▶ [The request] Rewrite the lines from the one with "scientific name: Kohautia tenuis" up to and including the one with "order: Santalales", swapping "common name" for "vernacular name" throughout and leaving everything else unchanged.

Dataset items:
=-=-=-=-=

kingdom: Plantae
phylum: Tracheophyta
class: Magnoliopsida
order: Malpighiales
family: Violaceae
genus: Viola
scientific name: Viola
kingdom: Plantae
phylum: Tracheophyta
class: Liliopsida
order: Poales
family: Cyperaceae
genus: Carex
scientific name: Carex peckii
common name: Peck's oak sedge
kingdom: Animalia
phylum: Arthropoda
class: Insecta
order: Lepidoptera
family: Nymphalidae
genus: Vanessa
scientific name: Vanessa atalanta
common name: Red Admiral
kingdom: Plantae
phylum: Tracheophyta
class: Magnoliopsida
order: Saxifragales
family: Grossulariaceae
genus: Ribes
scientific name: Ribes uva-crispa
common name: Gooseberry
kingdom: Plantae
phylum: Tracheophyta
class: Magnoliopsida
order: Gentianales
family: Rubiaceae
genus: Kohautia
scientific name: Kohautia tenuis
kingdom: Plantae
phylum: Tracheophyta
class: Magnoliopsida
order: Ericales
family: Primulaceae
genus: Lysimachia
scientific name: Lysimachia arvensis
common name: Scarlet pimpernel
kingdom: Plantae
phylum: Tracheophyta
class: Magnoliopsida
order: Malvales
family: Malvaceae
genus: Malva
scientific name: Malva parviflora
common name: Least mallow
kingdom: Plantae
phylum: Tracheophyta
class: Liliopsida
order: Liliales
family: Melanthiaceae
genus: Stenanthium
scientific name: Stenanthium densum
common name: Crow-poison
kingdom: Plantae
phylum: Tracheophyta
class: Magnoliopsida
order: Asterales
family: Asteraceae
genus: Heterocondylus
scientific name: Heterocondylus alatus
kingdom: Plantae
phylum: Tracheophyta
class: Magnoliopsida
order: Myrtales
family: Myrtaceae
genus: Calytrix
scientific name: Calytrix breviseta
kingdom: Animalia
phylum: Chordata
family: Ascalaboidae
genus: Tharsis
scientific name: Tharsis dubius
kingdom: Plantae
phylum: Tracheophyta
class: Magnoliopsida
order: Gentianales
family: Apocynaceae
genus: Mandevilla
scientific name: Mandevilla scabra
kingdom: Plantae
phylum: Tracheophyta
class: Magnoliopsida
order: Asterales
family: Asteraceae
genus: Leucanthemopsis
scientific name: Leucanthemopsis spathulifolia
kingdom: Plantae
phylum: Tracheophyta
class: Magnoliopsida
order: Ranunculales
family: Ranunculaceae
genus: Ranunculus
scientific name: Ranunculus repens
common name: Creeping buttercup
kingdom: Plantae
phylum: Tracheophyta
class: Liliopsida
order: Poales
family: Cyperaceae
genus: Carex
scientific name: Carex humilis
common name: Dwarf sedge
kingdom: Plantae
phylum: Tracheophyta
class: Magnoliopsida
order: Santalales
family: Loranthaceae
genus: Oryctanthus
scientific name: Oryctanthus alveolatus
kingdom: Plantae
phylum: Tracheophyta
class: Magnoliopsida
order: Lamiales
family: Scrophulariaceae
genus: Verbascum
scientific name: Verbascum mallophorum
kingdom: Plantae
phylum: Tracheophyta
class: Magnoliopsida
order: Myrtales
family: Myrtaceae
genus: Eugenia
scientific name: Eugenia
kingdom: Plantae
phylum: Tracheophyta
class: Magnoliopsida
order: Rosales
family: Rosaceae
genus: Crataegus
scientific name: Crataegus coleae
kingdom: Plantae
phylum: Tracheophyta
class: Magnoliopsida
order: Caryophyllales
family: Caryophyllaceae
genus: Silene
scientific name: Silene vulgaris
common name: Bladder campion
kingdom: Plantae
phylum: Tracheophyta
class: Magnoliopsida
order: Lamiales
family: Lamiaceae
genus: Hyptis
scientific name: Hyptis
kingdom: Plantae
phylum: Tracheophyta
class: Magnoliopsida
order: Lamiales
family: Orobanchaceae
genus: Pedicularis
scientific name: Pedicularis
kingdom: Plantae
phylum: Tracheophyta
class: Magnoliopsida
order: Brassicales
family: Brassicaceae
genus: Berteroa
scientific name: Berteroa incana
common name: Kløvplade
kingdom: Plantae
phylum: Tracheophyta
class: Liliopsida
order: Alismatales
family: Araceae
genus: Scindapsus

=-=-=-=-=

▶ [Solution to the problem]
scientific name: Kohautia tenuis
kingdom: Plantae
phylum: Tracheophyta
class: Magnoliopsida
order: Ericales
family: Primulaceae
genus: Lysimachia
scientific name: Lysimachia arvensis
vernacular name: Scarlet pimpernel
kingdom: Plantae
phylum: Tracheophyta
class: Magnoliopsida
order: Malvales
family: Malvaceae
genus: Malva
scientific name: Malva parviflora
vernacular name: Least mallow
kingdom: Plantae
phylum: Tracheophyta
class: Liliopsida
order: Liliales
family: Melanthiaceae
genus: Stenanthium
scientific name: Stenanthium densum
vernacular name: Crow-poison
kingdom: Plantae
phylum: Tracheophyta
class: Magnoliopsida
order: Asterales
family: Asteraceae
genus: Heterocondylus
scientific name: Heterocondylus alatus
kingdom: Plantae
phylum: Tracheophyta
class: Magnoliopsida
order: Myrtales
family: Myrtaceae
genus: Calytrix
scientific name: Calytrix breviseta
kingdom: Animalia
phylum: Chordata
family: Ascalaboidae
genus: Tharsis
scientific name: Tharsis dubius
kingdom: Plantae
phylum: Tracheophyta
class: Magnoliopsida
order: Gentianales
family: Apocynaceae
genus: Mandevilla
scientific name: Mandevilla scabra
kingdom: Plantae
phylum: Tracheophyta
class: Magnoliopsida
order: Asterales
family: Asteraceae
genus: Leucanthemopsis
scientific name: Leucanthemopsis spathulifolia
kingdom: Plantae
phylum: Tracheophyta
class: Magnoliopsida
order: Ranunculales
family: Ranunculaceae
genus: Ranunculus
scientific name: Ranunculus repens
vernacular name: Creeping buttercup
kingdom: Plantae
phylum: Tracheophyta
class: Liliopsida
order: Poales
family: Cyperaceae
genus: Carex
scientific name: Carex humilis
vernacular name: Dwarf sedge
kingdom: Plantae
phylum: Tracheophyta
class: Magnoliopsida
order: Santalales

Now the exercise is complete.